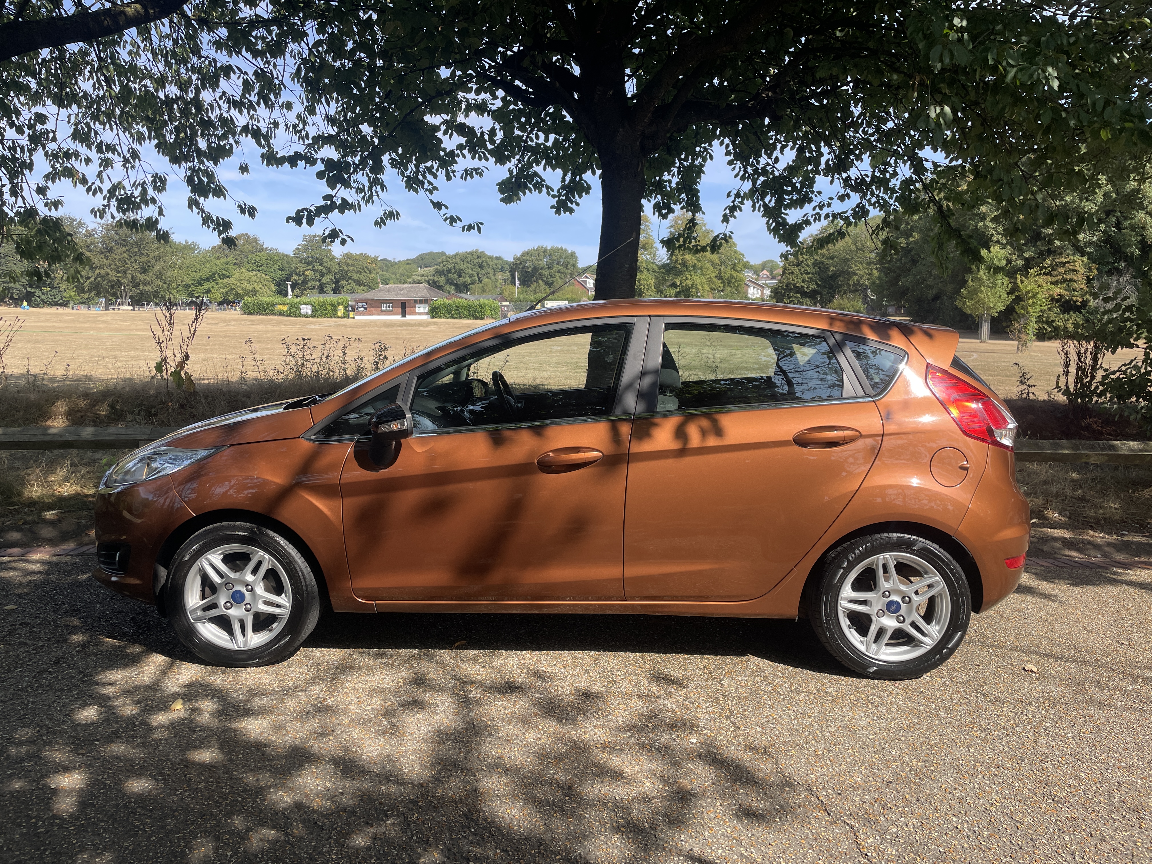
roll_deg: -0.2
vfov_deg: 53.1
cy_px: 432
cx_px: 576
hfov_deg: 67.3
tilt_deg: -3.7
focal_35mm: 26
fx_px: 865
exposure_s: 1/1401
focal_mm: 4.2
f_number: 1.6
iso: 32
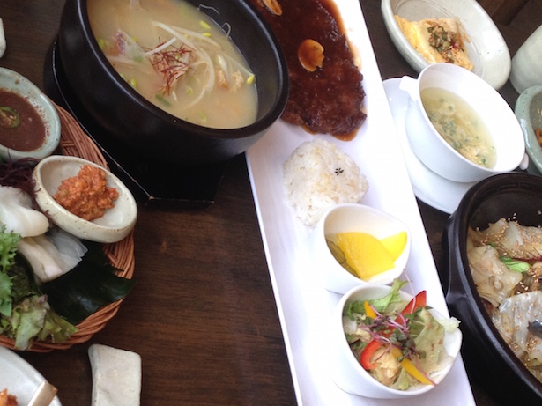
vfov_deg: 18.0
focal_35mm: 82
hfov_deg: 23.8
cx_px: 199
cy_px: 249
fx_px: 1284
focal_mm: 4.28
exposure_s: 1/60
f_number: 2.4
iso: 50
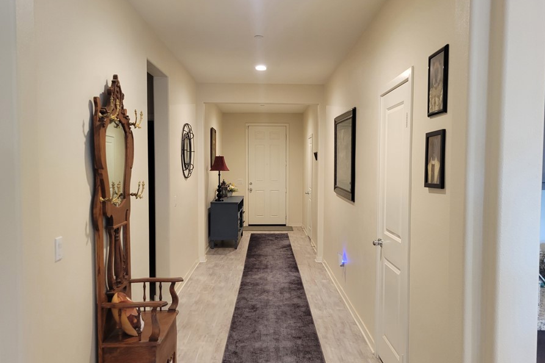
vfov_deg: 42.3
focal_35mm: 31
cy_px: 197
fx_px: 469
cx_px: 283
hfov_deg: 60.3
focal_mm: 5.4
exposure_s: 1/40
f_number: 1.8
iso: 250
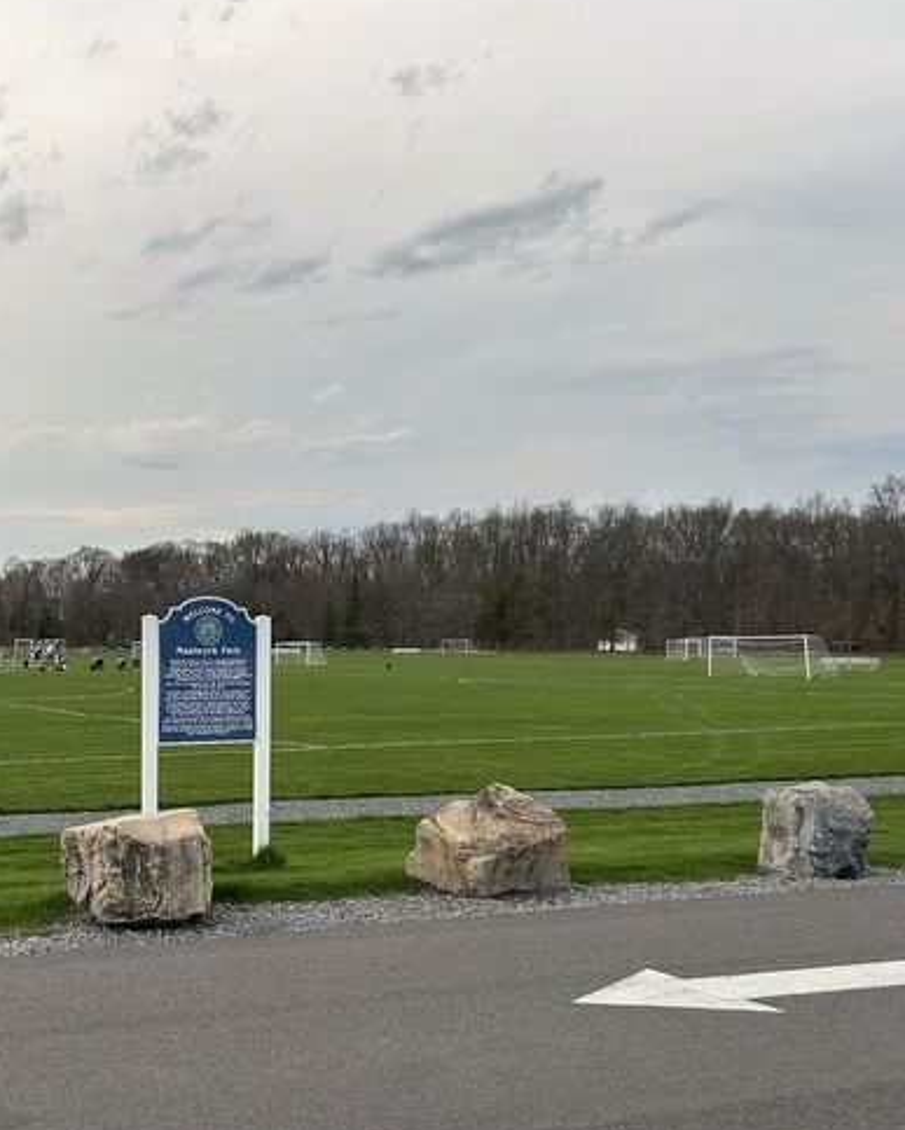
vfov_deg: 43.6
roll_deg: +2.2
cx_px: 215
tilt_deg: -0.7
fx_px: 1405
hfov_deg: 34.9
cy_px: 667
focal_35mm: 42
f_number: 1.5
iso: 50
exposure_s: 1/1468
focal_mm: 5.7
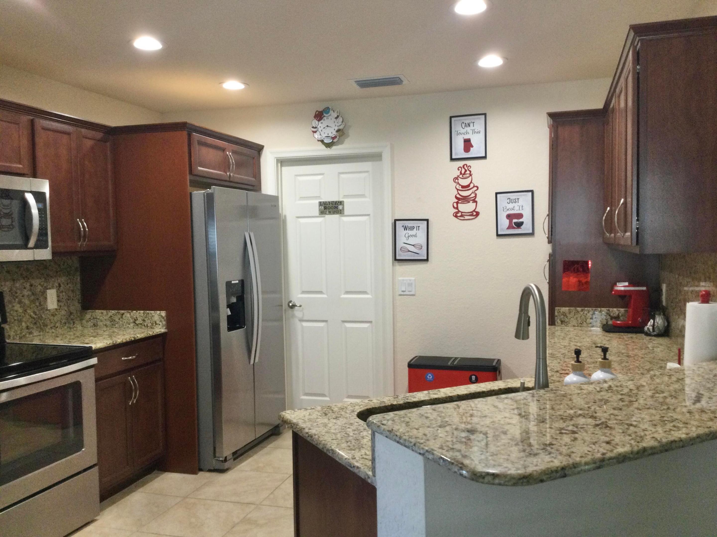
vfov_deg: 45.4
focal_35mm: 31
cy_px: 268
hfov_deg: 58.4
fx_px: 642
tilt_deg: -3.6
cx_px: 358
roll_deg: -1.7
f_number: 2.4
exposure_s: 1/30
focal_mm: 3.3
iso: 80
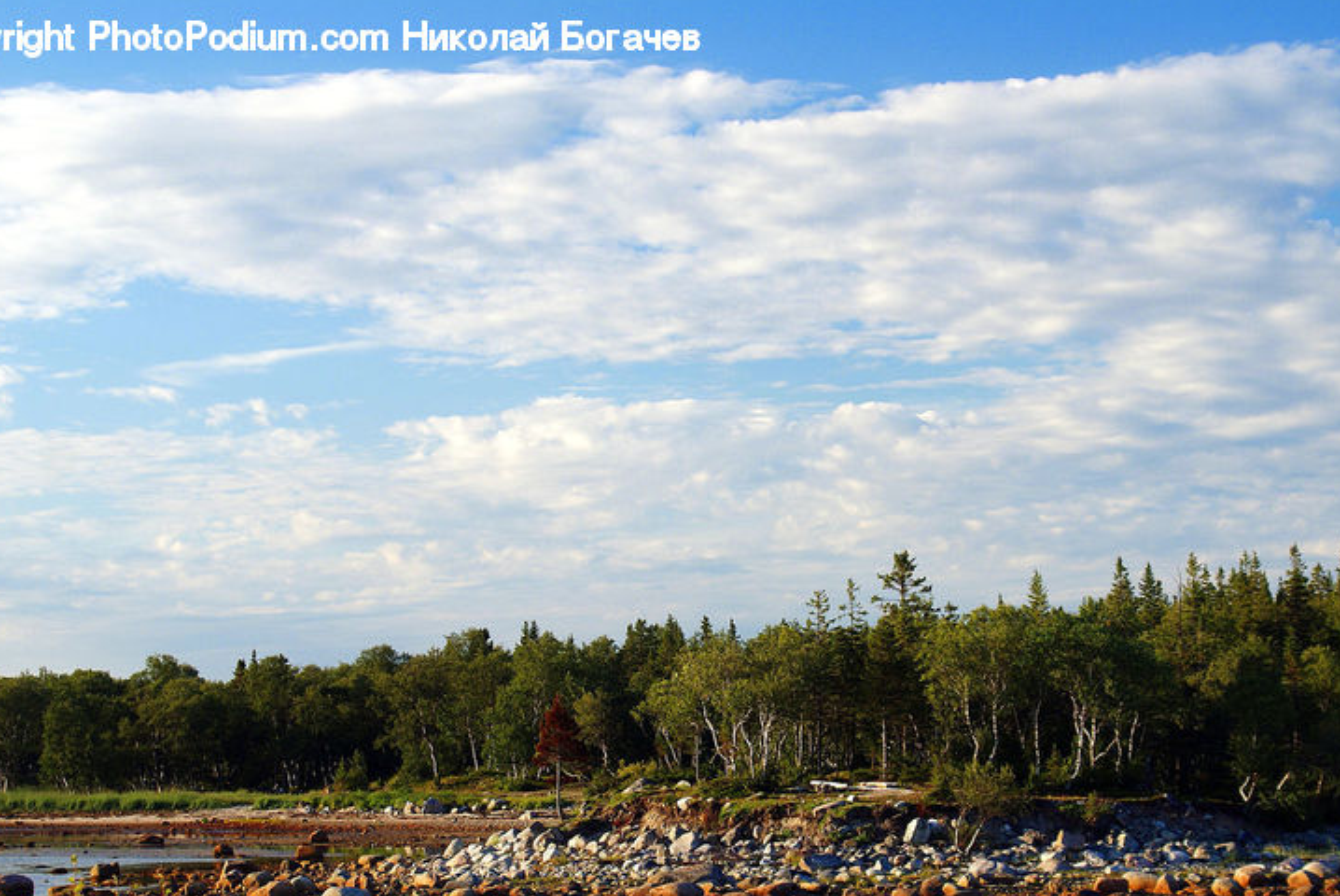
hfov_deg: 21.7
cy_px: 554
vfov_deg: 14.6
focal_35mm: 94
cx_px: 756
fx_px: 3502
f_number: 6.3
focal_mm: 50
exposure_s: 1/100
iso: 100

■ The task
Your task is to print exactly the lines from the one containing "f_number: 1.8" through the final line of the records above, with no pictures and nothing more.

■ Written reply
f_number: 1.8
iso: 250
vfov_deg: 43.6
roll_deg: +2.2
cx_px: 215
tilt_deg: -0.7
fx_px: 1405
hfov_deg: 34.9
cy_px: 667
focal_35mm: 42
f_number: 1.5
iso: 50
exposure_s: 1/1468
focal_mm: 5.7
vfov_deg: 45.4
focal_35mm: 31
cy_px: 268
hfov_deg: 58.4
fx_px: 642
tilt_deg: -3.6
cx_px: 358
roll_deg: -1.7
f_number: 2.4
exposure_s: 1/30
focal_mm: 3.3
iso: 80
hfov_deg: 21.7
cy_px: 554
vfov_deg: 14.6
focal_35mm: 94
cx_px: 756
fx_px: 3502
f_number: 6.3
focal_mm: 50
exposure_s: 1/100
iso: 100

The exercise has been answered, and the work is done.